IF THE MOVIE Chasing Coral has two flaws, one is not of its own making. It is that the viewers it might attract are the converted.
But, with a Netflix release, let those of us in that camp hope that it will engage and motivate a wider audience.
The second flaw is that this is a polemic, rather than a balanced documentary showing opposing points of view. At its heart lies the issue – or non-issue, as it is for some – of global-warming. So it is one-sided.
The concept came from former London ad executive and founder of the Ocean Agency, Richard Vevers.
He was inspired to apply his marketing skills to a film project to draw attention to the role corals play in the world eco-system and the damage already being done, largely out of sight of the public, by rising sea temperatures.
He then saw the movie Chasing Ice, highlighting the effects of global-warming on the ice-caps and directed by Jeff Orlowski. The two men combined their talents and branding, with Orlowski taking on directing duties for what became Chasing Coral.

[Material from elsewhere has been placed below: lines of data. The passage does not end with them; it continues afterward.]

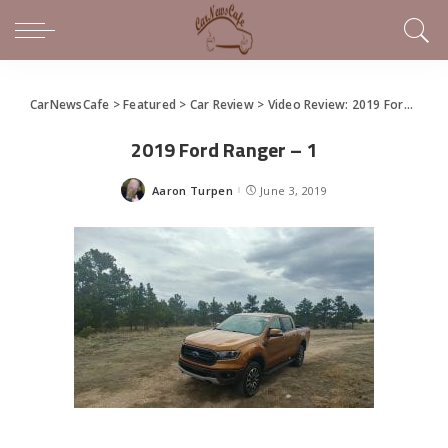
CarNewsCafe
>
Featured
>
Car Review
>
Video Review: 2019 Ford Ranger Brings Back the Icon
2019 Ford Ranger – 1
Aaron Turpen
June 3, 2019
Posted
by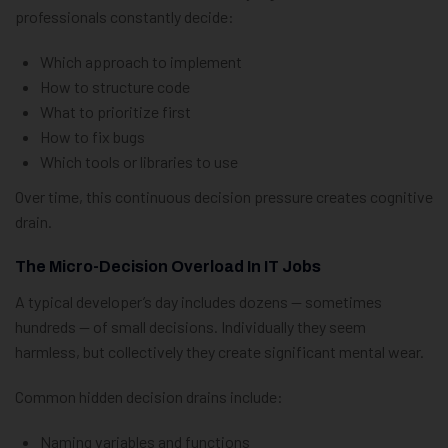
professionals constantly decide:
Which approach to implement
How to structure code
What to prioritize first
How to fix bugs
Which tools or libraries to use
Over time, this continuous decision pressure creates cognitive
drain.
The Micro-Decision Overload In IT Jobs
A typical developer’s day includes dozens — sometimes
hundreds — of small decisions. Individually they seem
harmless, but collectively they create significant mental wear.
Common hidden decision drains include:
Naming variables and functions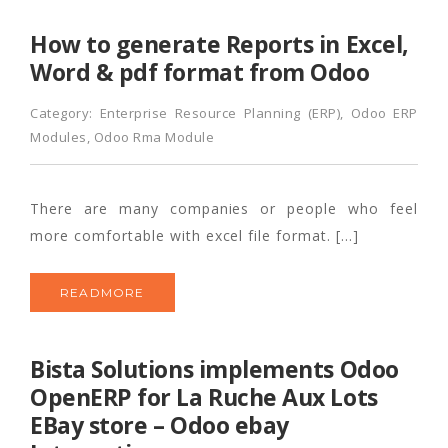
How to generate Reports in Excel,
Word & pdf format from Odoo
Category:
Enterprise Resource Planning (ERP)
,
Odoo ERP
Modules
,
Odoo Rma Module
There are many companies or people who feel
more comfortable with excel file format. […]
READMORE
Bista Solutions implements Odoo
OpenERP for La Ruche Aux Lots
EBay store – Odoo ebay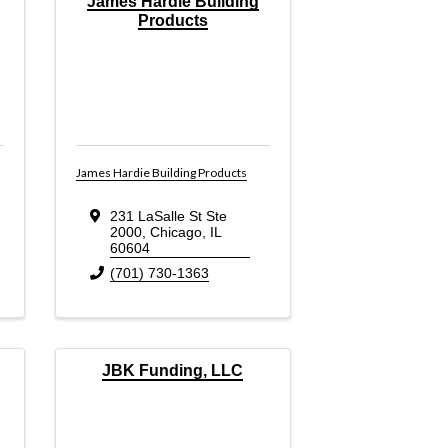
James Hardie Building
Products
James Hardie Building Products
231 LaSalle St Ste
2000
,
Chicago
,
IL
60604
(701) 730-1363
JBK Funding, LLC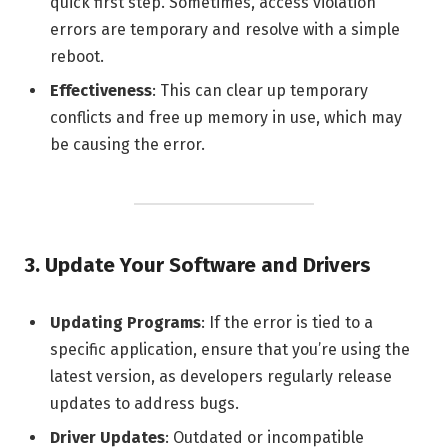
quick first step. Sometimes, access violation
errors are temporary and resolve with a simple
reboot.
Effectiveness
: This can clear up temporary
conflicts and free up memory in use, which may
be causing the error.
3.
Update Your Software and Drivers
Updating Programs
: If the error is tied to a
specific application, ensure that you’re using the
latest version, as developers regularly release
updates to address bugs.
Driver Updates
: Outdated or incompatible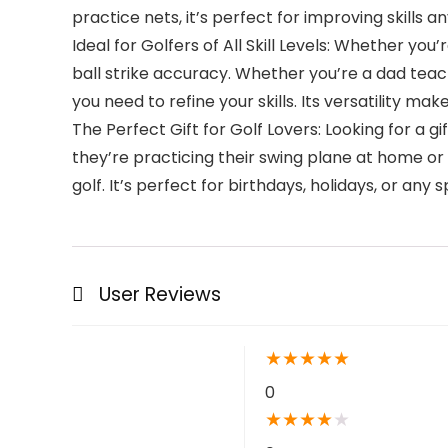
practice nets, it’s perfect for improving skills 
Ideal for Golfers of All Skill Levels: Whether yo
ball strike accuracy. Whether you’re a dad teach
you need to refine your skills. Its versatility mak
The Perfect Gift for Golf Lovers: Looking for a gi
they’re practicing their swing plane at home or 
golf. It’s perfect for birthdays, holidays, or any
User Reviews
★
★
★
★
★
0
★
★
★
★
★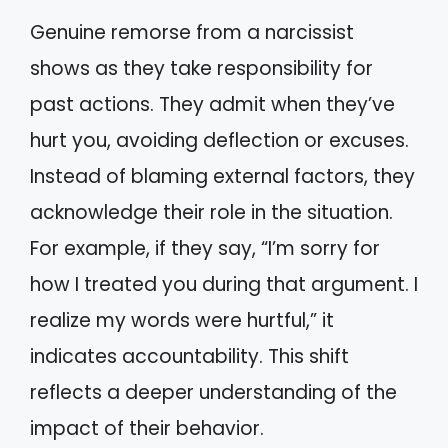
Genuine remorse from a narcissist
shows as they take responsibility for
past actions. They admit when they’ve
hurt you, avoiding deflection or excuses.
Instead of blaming external factors, they
acknowledge their role in the situation.
For example, if they say, “I’m sorry for
how I treated you during that argument. I
realize my words were hurtful,” it
indicates accountability. This shift
reflects a deeper understanding of the
impact of their behavior.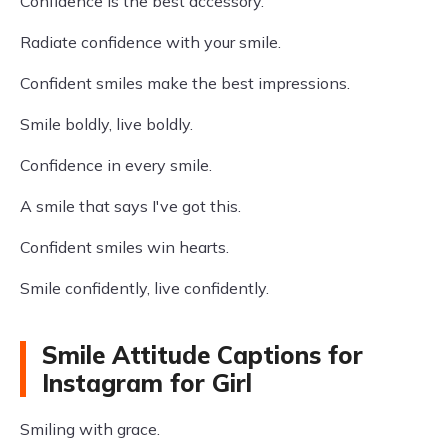
Confidence is the best accessory.
Radiate confidence with your smile.
Confident smiles make the best impressions.
Smile boldly, live boldly.
Confidence in every smile.
A smile that says I've got this.
Confident smiles win hearts.
Smile confidently, live confidently.
Smile Attitude Captions for
Instagram for Girl
Smiling with grace.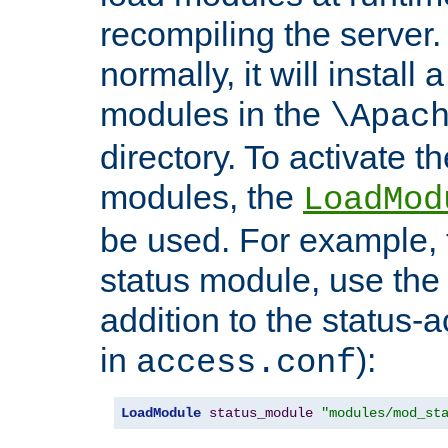
recompiling the server. 
normally, it will install
modules in the
\Apac
directory. To activate t
modules, the
LoadMod
be used. For example, t
status module, use the 
addition to the status-a
in
):
access.conf
LoadModule
status_module
"modules/mod_st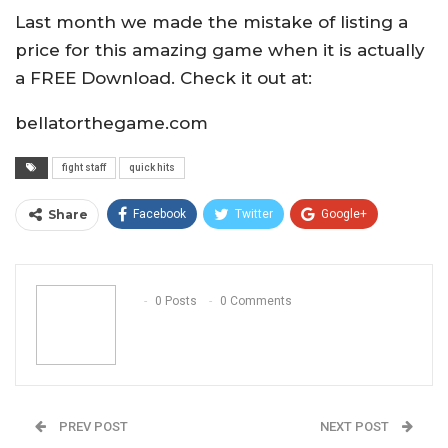
Last month we made the mistake of listing a
price for this amazing game when it is actually
a FREE Download. Check it out at:
bellatorthegame.com
fight staff
quick hits
Share
Facebook
Twitter
Google+
ReddIt
WhatsApp
Pinterest
Email
0 Posts
0 Comments
PREV POST
NEXT POST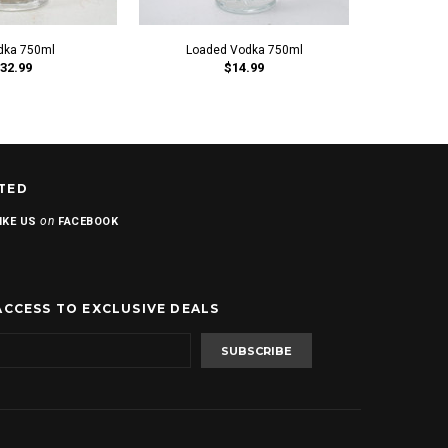
dka 750ml
Loaded Vodka 750ml
Plus
32.99
$14.99
TED
on
IKE US
FACEBOOK
ACCESS TO EXCLUSIVE DEALS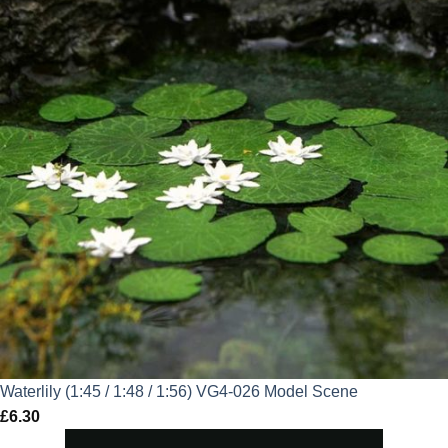
Waterlily (1:45 / 1:48 / 1:56) VG4-026 Model Scene
£
6.30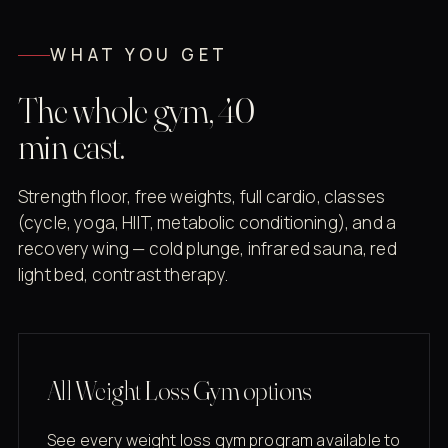
WHAT YOU GET
The whole gym, 40
min east.
Strength floor, free weights, full cardio, classes
(cycle, yoga, HIIT, metabolic conditioning), and a
recovery wing — cold plunge, infrared sauna, red
light bed, contrast therapy.
All Weight Loss Gym options
See every weight loss gym program available to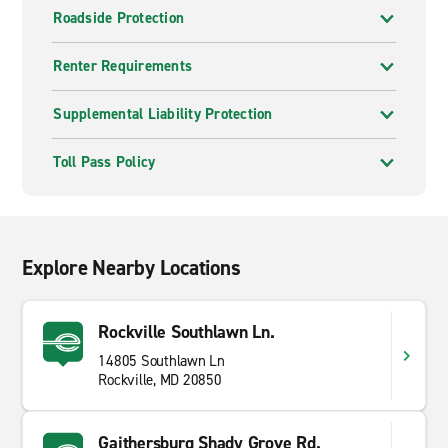
Roadside Protection
Renter Requirements
Supplemental Liability Protection
Toll Pass Policy
Explore Nearby Locations
Rockville Southlawn Ln.
14805 Southlawn Ln
Rockville, MD 20850
Gaithersburg Shady Grove Rd.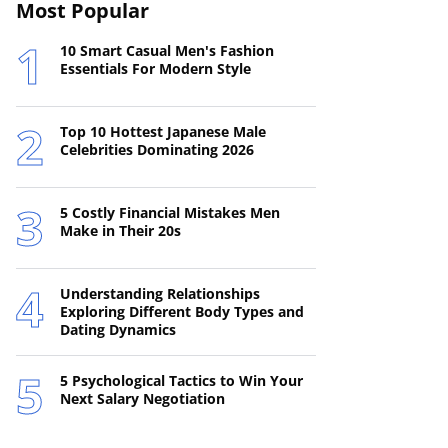
Most Popular
10 Smart Casual Men's Fashion
Essentials For Modern Style
Top 10 Hottest Japanese Male
Celebrities Dominating 2026
5 Costly Financial Mistakes Men
Make in Their 20s
Understanding Relationships
Exploring Different Body Types and
Dating Dynamics
5 Psychological Tactics to Win Your
Next Salary Negotiation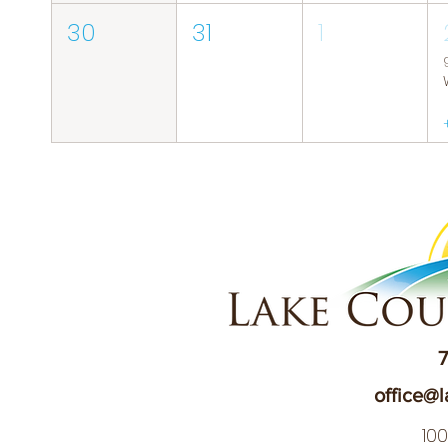
30
31
1
7
office@l
10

Choosing tropical locations, the plan was to demonstrate the bleaching effect of warming on coral reefs using time-lapse photography.
Automatically controlled cameras were built but the technology broke down – an occurrence to make any seasoned underwater photographer crack a wry smile. The team had no option but to dive and shoot the pictures themselves, one by one.
The effect of hundreds of man-hours spent under water laboriously tripping shutter-releases takes up only seconds on the screen, but the impact is dramatic and sobering.
Unlike some other films of its genre, this is an ensemble piece and not led by a self-styled eco-crusader. For me, this is a great strength. Nobody grand-stands – the film remains focused on the message, not the messenger.